Limitations of the study
Several limitations should be considered when interpreting the results of this study. First, the study design, which utilized Google Forms’ branching logic to exclude diploma-holding pharmacy technicians, non-participants, and incomplete responses, prevented the collection of comparative data, thereby limiting the ability to assess selection bias. Second, the achieved response rate of 38.15% and the relatively young average age of participants may impact the representativeness of the findings. Third, the focus on pharmacists within the Madinah region, coupled with the use of a convenience sampling method, restricts the generalizability of the results to other regions of Saudi Arabia. Additionally, the self-administered nature of the questionnaire may have introduced social desirability bias, potentially leading to an overestimation of EBM knowledge and practices. Finally, the cross-sectional study design precludes the assessment of temporal changes in EBM adoption patterns over time.
Conclusion
This study reveals significant variations in Evidence-Based Medicine (EBM) implementation between hospital and community pharmacists in the Madinah region, with hospital pharmacists demonstrating slightly higher knowledge and practice scores. Despite generally positive attitudes toward EBM, with 83.3% believing it improves patient outcomes, significant barriers persist, including time constraints and insufficient training. The findings suggest that EBM education positively influences knowledge and practice, though its impact on attitudes remains limited. These results highlight the need for targeted interventions, particularly for community pharmacists, focusing on practical EBM application and addressing workplace-specific barriers. Future initiatives should emphasize continuous professional development, workplace support systems, and integrated EBM training programs that bridge the gap between theoretical knowledge and practical application.

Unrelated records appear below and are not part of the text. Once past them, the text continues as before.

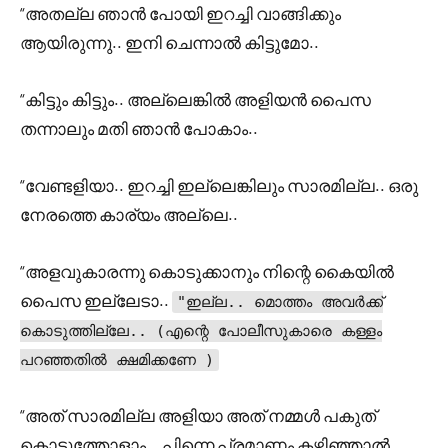
“അതല്ല ഞാൻ പോയി ഇറച്ചി വാങ്ങിക്കും
ആയിരുന്നു.. ഇനി ചെന്നാൽ കിട്ടുമോ..
“കിട്ടും കിട്ടും.. അല്ലെങ്കിൽ അളിയൻ പൈസ
തന്നാലും മതി ഞാൻ പോകാം..
“വേണ്ടളിയാ.. ഇറച്ചി ഇല്ലെങ്കിലും സാരമില്ല.. ഒരു
നേരത്തെ കാര്യം അല്ലെ..
“അളവുകാരന്നു കൊടുക്കാനും നിന്റെ കൈയിൽ
പൈസ ഇല്ലേടാ..
"ഇല്ല.. മൊത്തം അവർക്ക്
കൊടുത്തില്ലേ.. (എന്റെ പോലീസുകാരെ കള്ളം
പറഞ്ഞതിൽ ക്ഷമിക്കണേ )
“അത് സാരമില്ല അളിയാ അത് നമ്മൾ പകുത്
കൊടുത്തോളാം .. പിന്നെ പ്രമാണം കഴിഞ്ഞാൽ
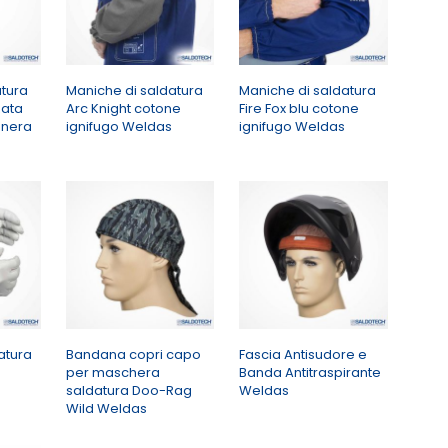
tura
Maniche di saldatura
Maniche di saldatura
zata
Arc Knight cotone
Fire Fox blu cotone
 nera
ignifugo Weldas
ignifugo Weldas
atura
Bandana copri capo
Fascia Antisudore e
per maschera
Banda Antitraspirante
saldatura Doo-Rag
Weldas
Wild Weldas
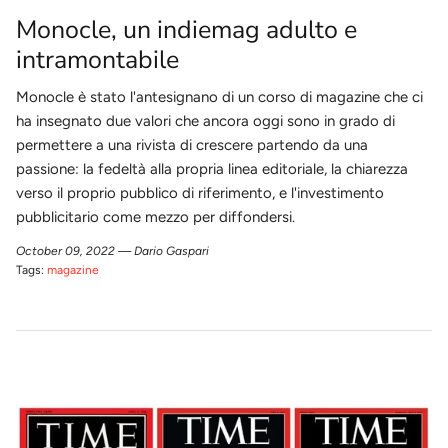
Monocle, un indiemag adulto e
intramontabile
Monocle è stato l'antesignano di un corso di magazine che ci
ha insegnato due valori che ancora oggi sono in grado di
permettere a una rivista di crescere partendo da una
passione: la fedeltà alla propria linea editoriale, la chiarezza
verso il proprio pubblico di riferimento, e l'investimento
pubblicitario come mezzo per diffondersi.
October 09, 2022 —
Dario Gaspari
Tags:
magazine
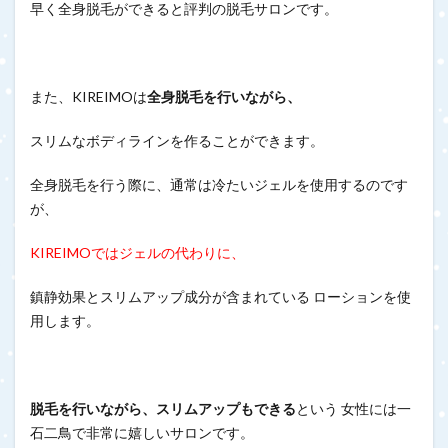
早く全身脱毛ができると評判の脱毛サロンです。
また、KIREIMOは
全身脱毛を行いながら、
スリムなボディラインを作ることができます。
全身脱毛を行う際に、通常は冷たいジェルを使用するのです
が、
KIREIMOではジェルの代わりに、
鎮静効果とスリムアップ成分が含まれている ローションを使
用します。
脱毛を行いながら、スリムアップもできる
という 女性には一
石二鳥で非常に嬉しいサロンです。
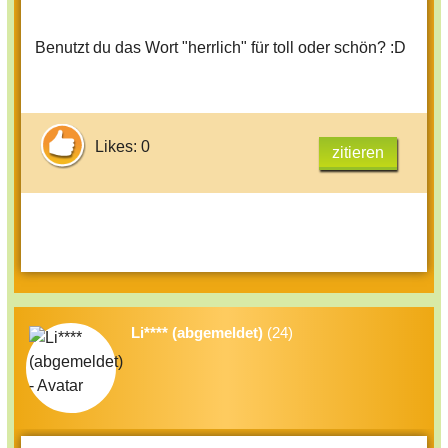
Benutzt du das Wort "herrlich" für toll oder schön? :D
Likes: 0
zitieren
Li**** (abgemeldet)
(24)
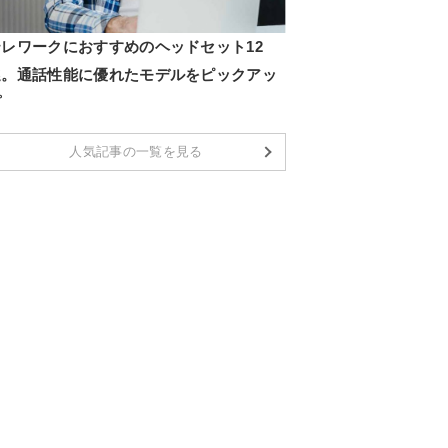
テレワークにおすすめのヘッドセット12
選。通話性能に優れたモデルをピックアッ
プ
人気記事の一覧を見る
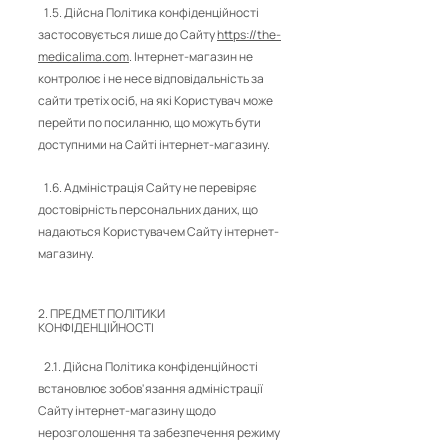
1.5. Дійсна Політика конфіденційності
застосовується лише до Сайту
https://the-
medicalima.com
. Інтернет-магазин не
контролює і не несе відповідальність за
сайти третіх осіб, на які Користувач може
перейти по посиланню, що можуть бути
доступними на Сайті інтернет-магазину.
1.6. Адміністрація Сайту не перевіряє
достовірність персональних даних, що
надаються Користувачем Сайту інтернет-
магазину.
2. ПРЕДМЕТ ПОЛІТИКИ
КОНФІДЕНЦІЙНОСТІ
2.1. Дійсна Політика конфіденційності
встановлює зобов'язання адміністрації
Сайту інтернет-магазину щодо
нерозголошення та забезпечення режиму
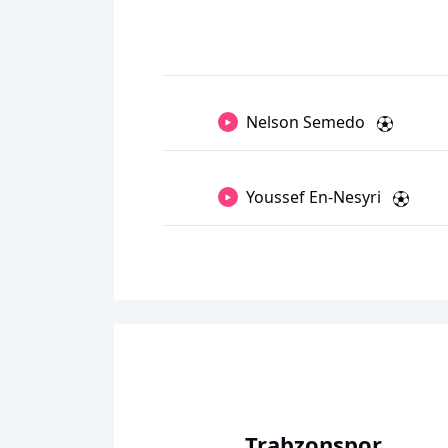
Nelson Semedo
Youssef En-Nesyri
Trabzonspor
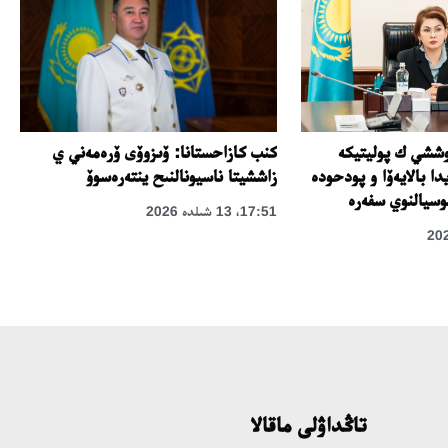
وششي ك پوليتيكە
كنب كازاحستانا: ۆىزوۆى ۆرەمەني ي
ا بالايەۆا و پودحودە
زاششيتا ناسيونالنىح ينتەرەسوۆ
سيالنوي سفەرە
17:51، 13 شىلدە 2026
تاڭداۋلى ماقالا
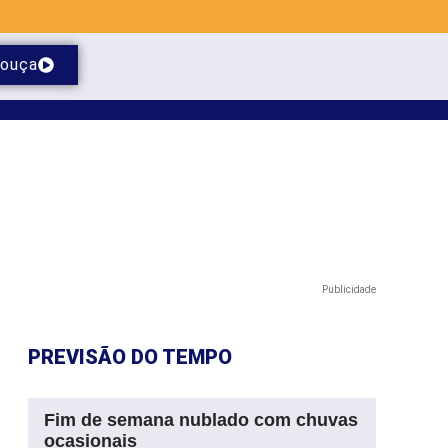
ouça
Publicidade
PREVISÃO DO TEMPO
Fim de semana nublado com chuvas
ocasionais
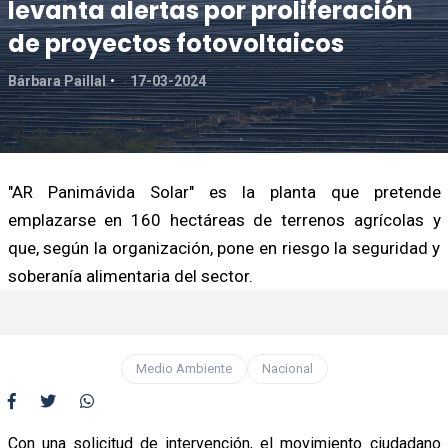
levanta alertas por proliferación
de proyectos fotovoltaicos
Bárbara Paillal
17-03-2024
"AR Panimávida Solar" es la planta que pretende
emplazarse en 160 hectáreas de terrenos agrícolas y
que, según la organización, pone en riesgo la seguridad y
soberanía alimentaria del sector.
Medio Ambiente
Nacional
Con una solicitud de intervención, el movimiento ciudadano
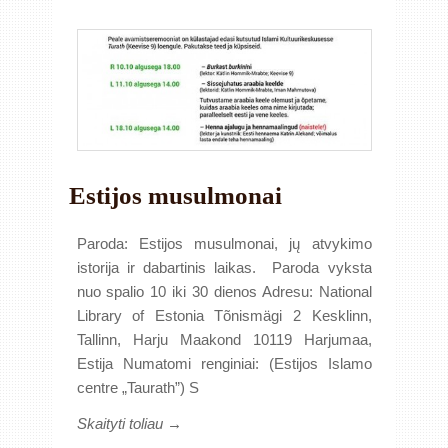
Estijos musulmonai
Paroda: Estijos musulmonai, jų atvykimo
istorija ir dabartinis laikas. Paroda vyksta
nuo spalio 10 iki 30 dienos Adresu: National
Library of Estonia Tõnismägi 2 Kesklinn,
Tallinn, Harju Maakond 10119 Harjumaa,
Estija Numatomi renginiai: (Estijos Islamo
centre „Taurath”) S
Skaityti toliau →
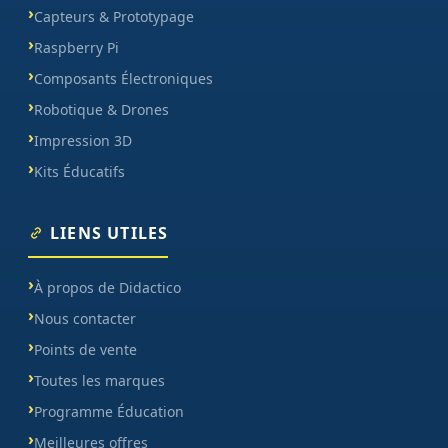
Capteurs & Prototypage
Raspberry Pi
Composants Électroniques
Robotique & Drones
Impression 3D
Kits Éducatifs
LIENS UTILES
À propos de Didactico
Nous contacter
Points de vente
Toutes les marques
Programme Éducation
Meilleures offres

AcknowledgmentsThe authors of this study acknowledge the contribution of the pharmacists who participated in this study.
Data Availability
All relevant data are within the article and its Supporting Information files. The datasets necessary to replicate the study findings and the supporting files have also been deposited in the Zenodo public data repository. The data can be accessed at the following DOI: 10.5281/zenodo.15332654.
Funding Statement
The author(s) received no specific funding for this work.